Abécédaire

 

 
Œuvre
 
 


Hélène Merlin-Kajman

17/03/2018

 

 

Œuvre*

           

* Et son bel « e » pris dans le « o »…

           

1. Il y a une idée de grandeur dans l’œuvre (« chef d’œuvre ») et de courage (« se mettre à l’œuvre »). « Se mettre à l’ouvrage » est plus modeste : et l’on ne dirait pas « avoir du cœur à l’œuvre ». Mais « être à pied d’œuvre », si : et c’est très concret.
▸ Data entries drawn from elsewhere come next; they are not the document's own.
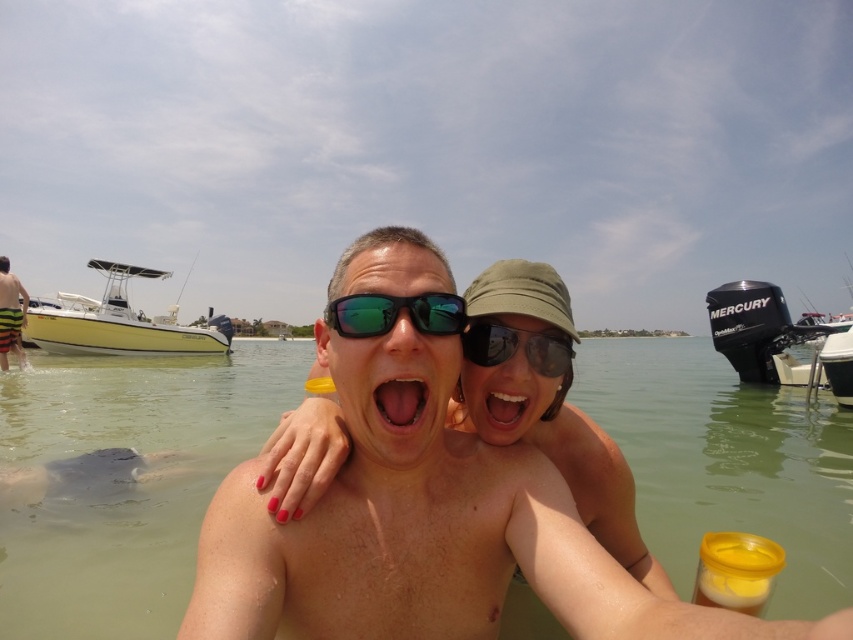
Looking at this image, between clear water at center and black metallic motorboat at right, which one has more height?

black metallic motorboat at right is taller.

Which is in front, point (584, 378) or point (747, 284)?

Positioned in front is point (747, 284).

You are a GUI agent. You are given a task and a screenshot of the screen. Output one action in this format:
    pyautogui.click(x=<x>, y=<y>)
    Task: Click on the clear water at center
    
    Given the screenshot: What is the action you would take?
    pyautogui.click(x=125, y=481)

Does clear water at center come in front of shiny black sunglasses at center?

No, it is not.

Does clear water at center appear on the right side of shiny black sunglasses at center?

In fact, clear water at center is to the left of shiny black sunglasses at center.

The height and width of the screenshot is (640, 853). Identify the location of clear water at center. (125, 481).

Does shiny black sunglasses at center have a larger size compared to bright white teeth at center?

Yes, shiny black sunglasses at center is bigger than bright white teeth at center.

Between point (550, 369) and point (509, 429), which one is positioned behind?

Point (550, 369)

You are a GUI agent. You are given a task and a screenshot of the screen. Output one action in this format:
    pyautogui.click(x=<x>, y=<y>)
    Task: Click on the shiny black sunglasses at center
    Image resolution: width=853 pixels, height=640 pixels.
    Given the screenshot: What is the action you would take?
    pyautogui.click(x=515, y=346)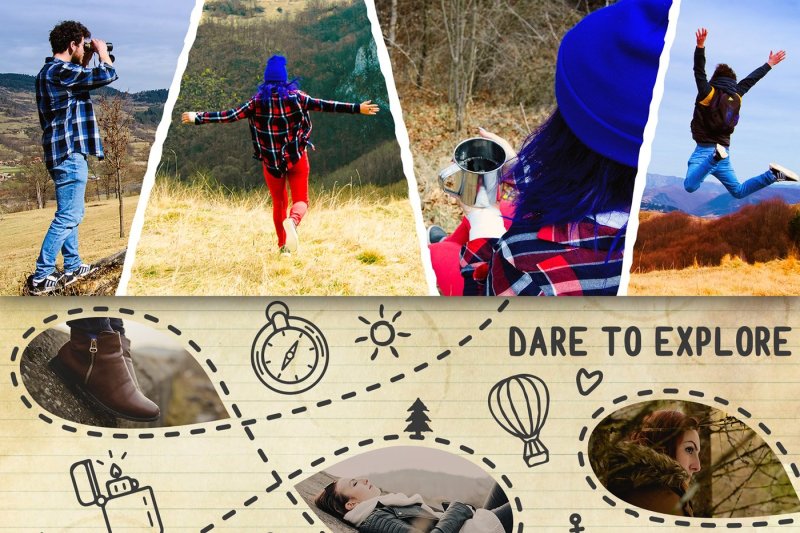
What are the coordinates of `clock sketch` in the screenshot? It's located at (284, 345).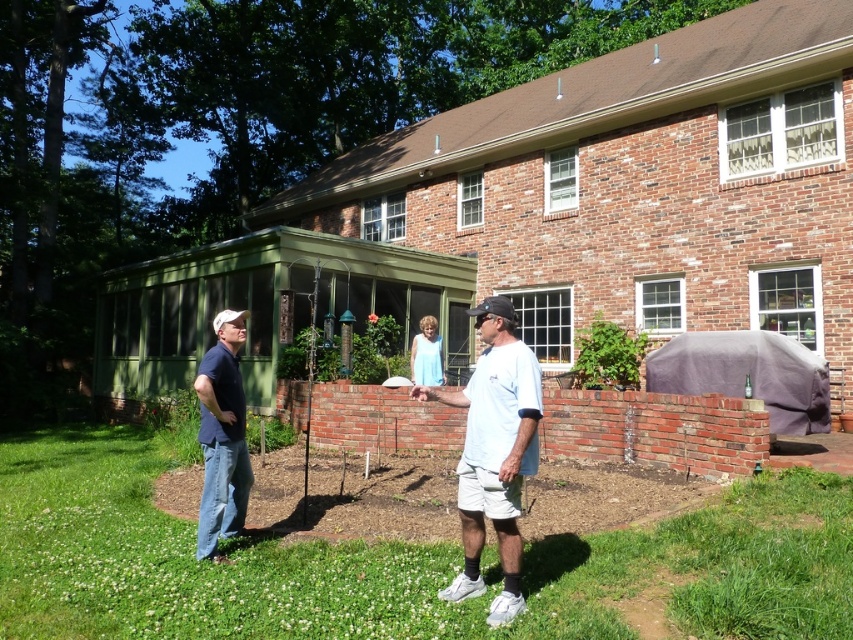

De même on dit « main d’œuvre » pour les ouvriers.

 

2. On dit une bonne œuvre, de bonnes œuvres, mais guère de mauvaises œuvres. On dit une bonne action, et une mauvaise action ; de bonnes, et de mauvaises actions.

L’œuvre magnifie.

Pas étonnant qu’elle devienne un opus, un opéra*.

 

* Non, non, ne craignez rien, je sais bien que le latin vient avant le français, opus et  opera avant œuvre…

 

3. Dans l’œuvre il y a surtout une idée de durée : l’œuvre se conçoit, se projette, s’accomplit sur le long terme, s’achève comme une totalité. Idéalement, avec la vie.

Elle est un petit jugement dernier à l’échelle d’une biographie.

 

4. Parfois elle dérape vers le plus haut. Et même l’Humanité devient une œuvre.

Alors elle se met à sentir le roussi.

           

5. Mais un jour, tout le romantisme s’effondre, la Littérature, l’Histoire, les Arts. Il n’y a plus d’Œuvre, et surtout pas celle d’un Peuple.

 

6. Seulement, voilà, avec sa disparition, de vilains petits monstres sont apparus, qui meuvent désormais des hommes politiques, des philosophes, des écrivains, des artistes, mais ne nous font pas beaucoup progresser. Le capital symbolique. L’intérêt. Le produit. Le salaire…

 

7. J’avoue souvent que j’ai le fantasme de l’œuvre. Comme fantasme, il ne fait de mal à personne. Il m’entretient dans le désir de lancer quelque chose que quelqu’un, un jour, peut-être accueillera. Ce n’est pas porter ma pierre à l’édifice : il n’y a pas d’édifice. Mais quelque chose comme mettre la main à la pâte. Et m’élancer.